Treatment for ovarian cancer
Treatment for ovarian cancer consists of surgery, chemotherapy, a combination of surgery with chemotherapy, and, sometimes, radiotherapy.
The kind of treatment depends on many factors, including the type of ovarian cancer, its stage, and grade, as well as the general health of the patient.
A surgical removal of the cancer is done in the vast majority of ovarian cancer cases and is often the first treatment the patient will undergo.
Unless the ovarian cancer is very low grade, the patient will require an extensive operation that includes the removal of both ovaries, the fallopian tubes, the uterus, nearby lymph nodes, and the omentum (a fold of fatty tissue in the abdomen).
This operation sometimes referred to as a total hysterectomy and bilateral salpingo-oophorectomy will mean that the woman will begin her menopause immediately.
If the cancer is confined to just one of the ovaries, the surgeon may just remove the affected ovary and the adjoining fallopian tube. The woman will have a chance of being able to conceive. If both ovaries are removed, it will not be possible to conceive.
This type of surgery requires a stay in hospital of 3-7 days, plus a recovery period of at least 4-6 weeks when the patient gets home.
Chemotherapy is the use of chemicals (medication) to destroy cancer cells. Cytotoxic medication (drugs that are poisonous to cells) prevents cancer cells from dividing and growing. Chemotherapy for ovarian cancer, as well as most other cancers, is used to target cancer cells that surgery cannot or did not remove.
Treatment usually involves 3-6 chemotherapy sessions (called cycles) which will be given 3-4 weeks apart, giving the body time to recover. If cancer returns or begins to grow back again, chemotherapy may be given again to shrink it.

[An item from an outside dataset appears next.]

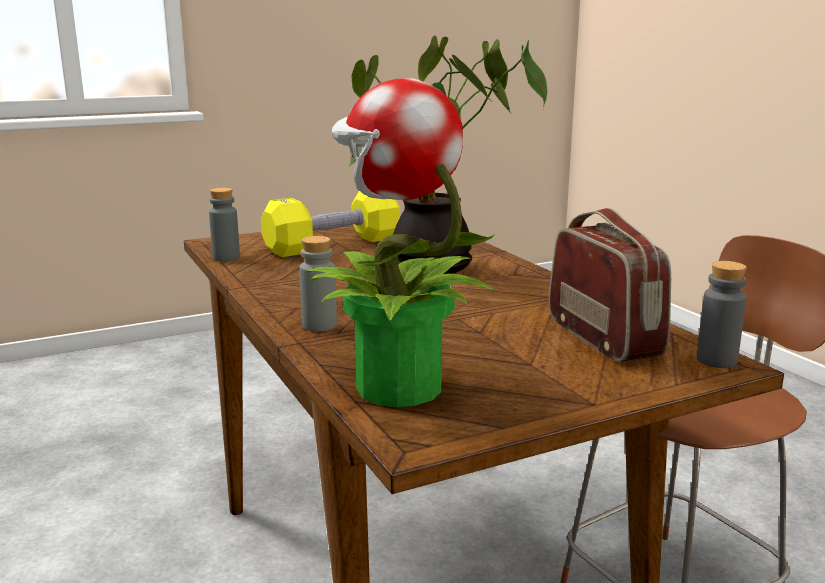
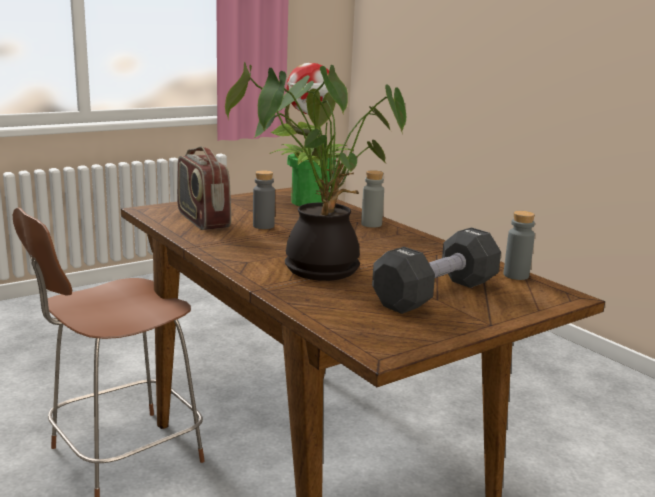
camera: 170 degrees right, 0 degrees up
(333, 245) = (436, 294): yellow dumbbell -> black dumbbell
(716, 360) = (149, 211): grey bottle -> grey bottle (263, 226)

Newer medications are being developed that target specific pathways (or necessary functions) in cancer cells directly. These medications include bevacizumab (Avastin) and olaparib (Lynparza). Their advantage over traditional chemotherapy is that they limit damage to normal cells, therefore reducing common side effects.

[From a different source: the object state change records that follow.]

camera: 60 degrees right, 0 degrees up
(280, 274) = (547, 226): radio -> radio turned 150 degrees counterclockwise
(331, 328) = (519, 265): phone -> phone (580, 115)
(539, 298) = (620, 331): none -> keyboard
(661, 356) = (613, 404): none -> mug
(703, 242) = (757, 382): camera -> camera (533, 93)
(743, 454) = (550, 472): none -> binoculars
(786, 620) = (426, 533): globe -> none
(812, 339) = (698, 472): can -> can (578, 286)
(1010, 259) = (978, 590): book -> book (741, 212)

Hormone therapy may be added to the treatment plan in order to prevent estrogen from reaching the cancer cells. Cutting off its supply of estrogen slows cancer cell’s growth.
Monitoring response to chemotherapy
Tests will be carried out to determine how well the chemotherapy is working. This will include blood tests and imaging scans to see if the tumors have shrunk. Sometimes the surgeon may want to have another look inside.
If all tests are clear of cancer, it is referred to as “in remission” – the cancer is under control.
If cancer is still present after chemotherapy treatment, doctors will switch to other treatments.
Side effects of chemotherapy
Chemotherapy targets rapidly dividing cells. Unfortunately, healthy rapidly dividing cells, such as red and white blood cells, and hair follicles may also be affected.
The severity and type of side effects depend on the kind of medication, a number of treatments, and some aspects of the patient and their general health. Side effects can include:
- Nausea, vomiting
- Hair loss
- Loss of appetite
- Mouth sores
- Infections because the white blood cell count is low (leucopenia)
In the vast majority of cases, the damaged healthy cells repair themselves rapidly after treatment is over and the side-effects soon disappear.
Radiation is less often used in ovarian cancer treatment – it is not generally considered effective. It may be used if there are small traces of cancer in the reproductive system, or to treat the symptoms of advanced cancer.